The Theatreguide.London Review
There Came a Gypsy Riding
Almeida Theatre Winter-Spring 2007
Frank McGuinness's new play is a poetic and evocative study in love and grief, and also probably the funniest play about death you're ever likely to see.
An Irish family - parents and adult son and daughter - assemble at a beach house where, two years ago, another son killed himself.
It is clear from the start that none of the four have fully come to grips with the tragedy, or even with the process of mourning, and in the course of the play we watch them make the first steps toward the healing power of grief.
Mother has bottled down her emotions so tightly under the seal of carrying on as usual that an explosion into near-madness is inevitable. Father has done what fathers do, keeping his feelings hidden even from himself as he tries to be strong.
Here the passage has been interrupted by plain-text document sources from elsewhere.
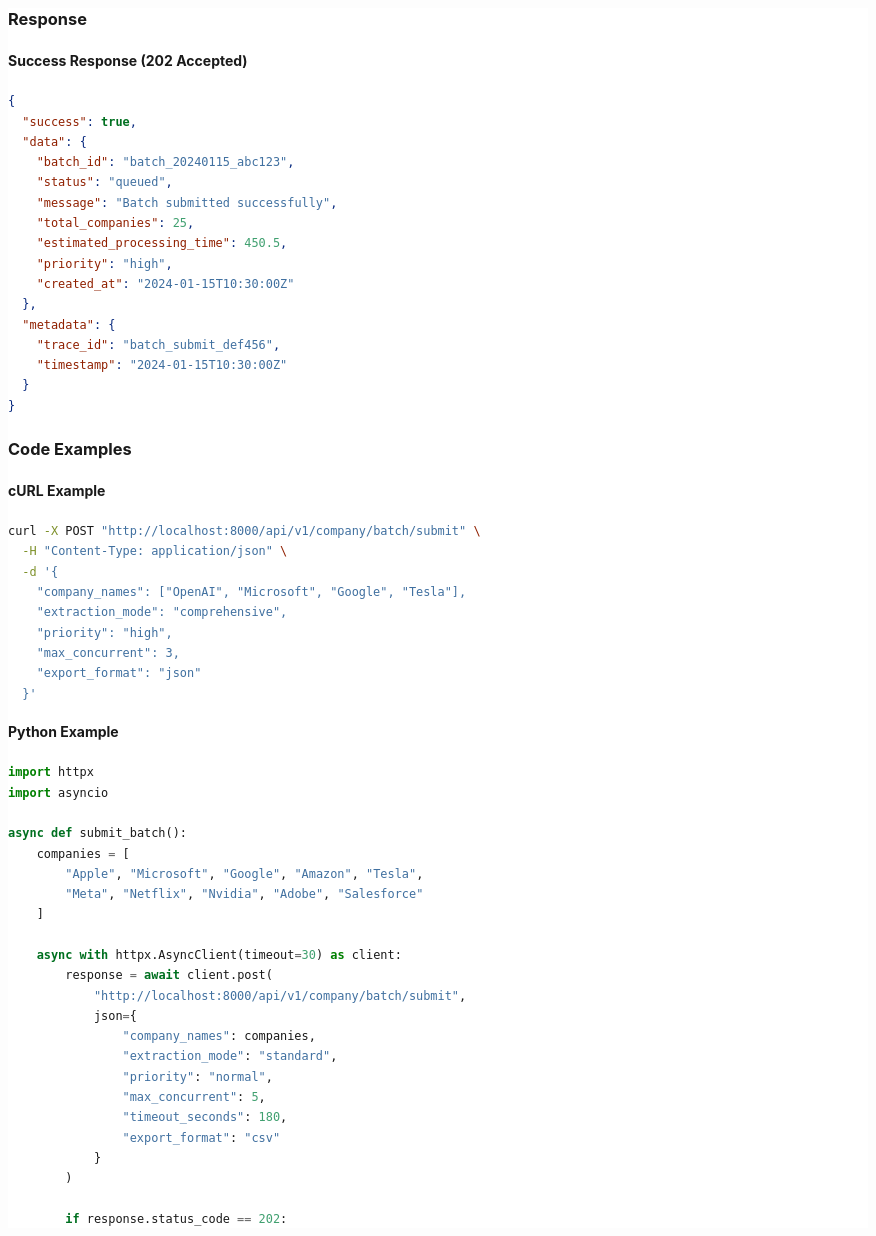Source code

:### Response

#### Success Response (202 Accepted)

```json
{
  "success": true,
  "data": {
    "batch_id": "batch_20240115_abc123",
    "status": "queued",
    "message": "Batch submitted successfully",
    "total_companies": 25,
    "estimated_processing_time": 450.5,
    "priority": "high",
    "created_at": "2024-01-15T10:30:00Z"
  },
  "metadata": {
    "trace_id": "batch_submit_def456",
    "timestamp": "2024-01-15T10:30:00Z"
  }
}
```

### Code Examples

#### cURL Example

```bash
curl -X POST "http://localhost:8000/api/v1/company/batch/submit" \
  -H "Content-Type: application/json" \
  -d '{
    "company_names": ["OpenAI", "Microsoft", "Google", "Tesla"],
    "extraction_mode": "comprehensive",
    "priority": "high",
    "max_concurrent": 3,
    "export_format": "json"
  }'
```

#### Python Example

```python
import httpx
import asyncio

async def submit_batch():
    companies = [
        "Apple", "Microsoft", "Google", "Amazon", "Tesla",
        "Meta", "Netflix", "Nvidia", "Adobe", "Salesforce"
    ]
    
    async with httpx.AsyncClient(timeout=30) as client:
        response = await client.post(
            "http://localhost:8000/api/v1/company/batch/submit",
            json={
                "company_names": companies,
                "extraction_mode": "standard",
                "priority": "normal",
                "max_concurrent": 5,
                "timeout_seconds": 180,
                "export_format": "csv"
            }
        )
        
        if response.status_code == 202:
```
And son and daughter, starving for the release of open grieving, are barely holding themselves together.
Being Irish, they bicker and fight with a violence that would be frightening if their love for each other weren't so palpable. Being Irish, they express themselves in a rich and evocative poetry that always threatens to (and occasionally does) go over the top into bathos.
Being Irish, they express their darkest feelings with a mordant wit that is as inventive as it is hilarious.
And, being Irish, their playwright loves them all, wishes them well, and invites us to rejoice in the small steps toward emotional health that he guides them through.
Under Michael Attenborough's skilled direction, the production boasts at least two performances that are not likely to be bettered this year.
As the mother, Imelda Staunton displays a range from steely hardness to explosive loss of control, making every spot on that continuum real and deeply moving.
McGuinness gives her a back story of rising from village poverty and ignorance to a university lectureship to explain both her strength and her lapses into weakness, and Staunton plays all those notes to create a rich andf ull characterisation.
Matching her accomplishment is Eileen Atkins as the somewhat dotty distant cousin and neighbour who can switch in an instant from singing old rock'n'roll songs, to telling bizarre anecdotes whose most surprising aspect is that they actually have a point, to dropping an emotional bombshell at exactly the wrong - or perhaps, given that her dottiness has method in it - exactly the right moment.
There is a scene near the end of the play when her character has been banished from the house to sit at one side of the stage staring at the sea while the others talk inside. All the action is on their side of the stage, but so immersed in reality is Atkins that you will be watching her just sitting there.
Ian McElhinney as father and Elaine Cassidy and Aidan McArdle as the surviving children provide solid support, all contributing to the play's warmth, humour and touching beauty.